EXERCISE REQUIREMENTS: In the material below, tally the lines that include the string "bottom", then write down only the total.

INFORMATION PROVIDED:
Start of Block
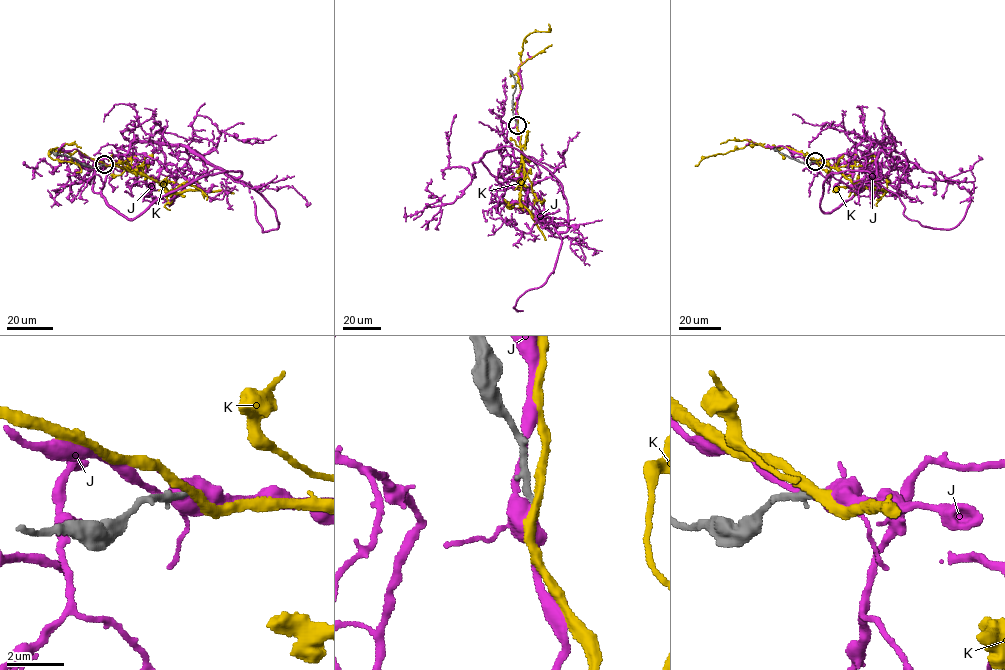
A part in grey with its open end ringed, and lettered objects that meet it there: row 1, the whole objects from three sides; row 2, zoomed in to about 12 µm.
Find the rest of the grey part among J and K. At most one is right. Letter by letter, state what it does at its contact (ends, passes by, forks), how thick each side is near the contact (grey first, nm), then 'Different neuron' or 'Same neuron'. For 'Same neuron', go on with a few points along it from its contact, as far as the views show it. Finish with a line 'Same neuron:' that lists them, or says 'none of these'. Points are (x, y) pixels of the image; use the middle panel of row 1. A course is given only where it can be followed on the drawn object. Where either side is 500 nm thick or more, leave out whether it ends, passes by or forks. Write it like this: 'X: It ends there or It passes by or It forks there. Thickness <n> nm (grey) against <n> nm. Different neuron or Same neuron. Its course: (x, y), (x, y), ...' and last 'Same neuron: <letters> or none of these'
J: It passes by. Thickness 320 nm (grey) against 240 nm. Different neuron
K: It passes by. Thickness 240 nm (grey) against 320 nm. Different neuron
Same neuron: none of these

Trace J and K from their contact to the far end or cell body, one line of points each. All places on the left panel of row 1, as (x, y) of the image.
J: (102, 164), (134, 167), (134, 137), (189, 147), (261, 194), (278, 228), (262, 231), (249, 181)
K: (104, 164), (77, 150), (70, 153), (50, 149), (48, 154), (53, 159), (78, 164), (81, 171), (76, 172)

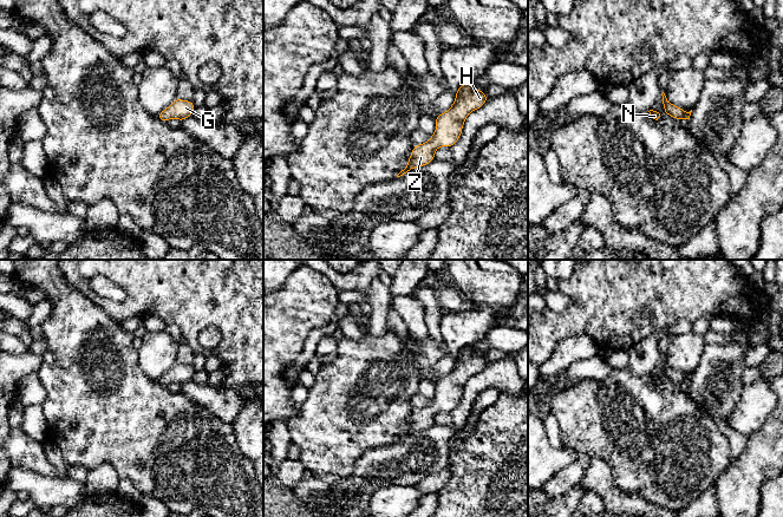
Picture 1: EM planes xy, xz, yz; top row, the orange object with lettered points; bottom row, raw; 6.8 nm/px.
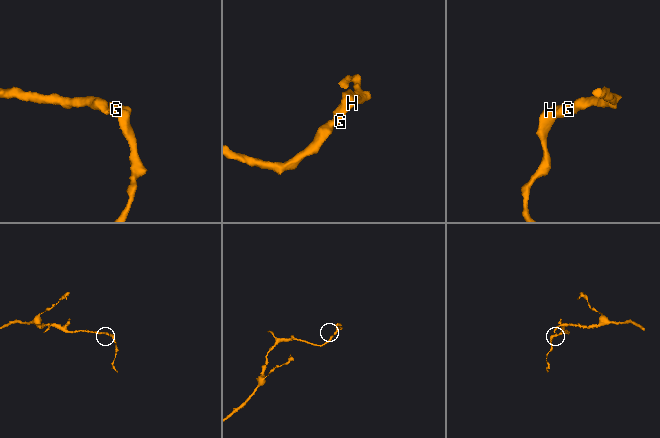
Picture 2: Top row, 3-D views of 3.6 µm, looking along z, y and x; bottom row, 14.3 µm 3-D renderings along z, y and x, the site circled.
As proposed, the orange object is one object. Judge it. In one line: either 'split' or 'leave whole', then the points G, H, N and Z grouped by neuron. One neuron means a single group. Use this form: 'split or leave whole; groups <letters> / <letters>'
leave whole; groups G H N Z

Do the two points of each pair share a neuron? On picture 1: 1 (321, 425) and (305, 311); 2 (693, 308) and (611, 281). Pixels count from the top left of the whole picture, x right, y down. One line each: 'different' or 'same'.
1: different
2: same

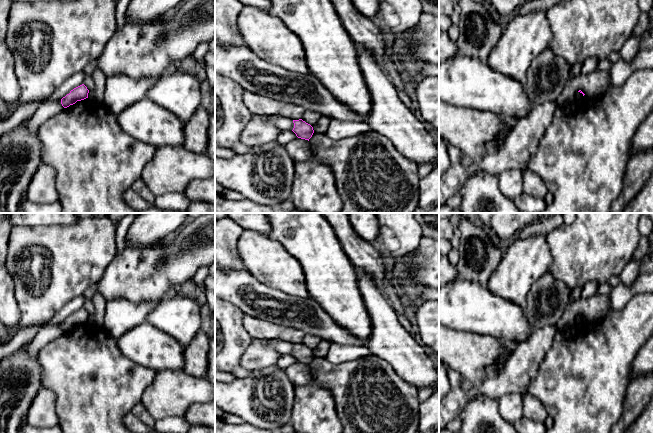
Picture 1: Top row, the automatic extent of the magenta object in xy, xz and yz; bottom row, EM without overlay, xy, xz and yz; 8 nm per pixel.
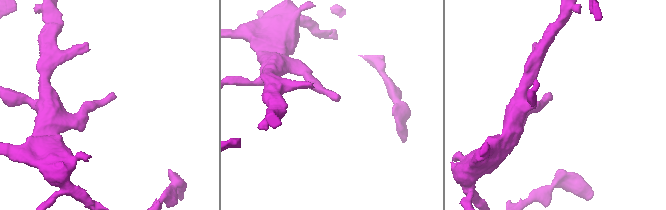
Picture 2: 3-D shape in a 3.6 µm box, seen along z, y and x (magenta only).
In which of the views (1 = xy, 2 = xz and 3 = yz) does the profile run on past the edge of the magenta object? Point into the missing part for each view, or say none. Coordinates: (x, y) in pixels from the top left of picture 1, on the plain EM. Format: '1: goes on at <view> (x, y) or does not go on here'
1: does not go on here
2: does not go on here
3: does not go on here

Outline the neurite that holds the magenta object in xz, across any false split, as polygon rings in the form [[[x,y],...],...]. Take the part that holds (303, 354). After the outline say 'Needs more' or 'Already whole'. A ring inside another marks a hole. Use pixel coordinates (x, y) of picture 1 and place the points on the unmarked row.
[[[302,343],[293,344],[293,347],[294,352],[292,355],[296,358],[296,360],[309,365],[314,357],[313,351]]]. Already whole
End of Block
EXPECTED ANSWER: 3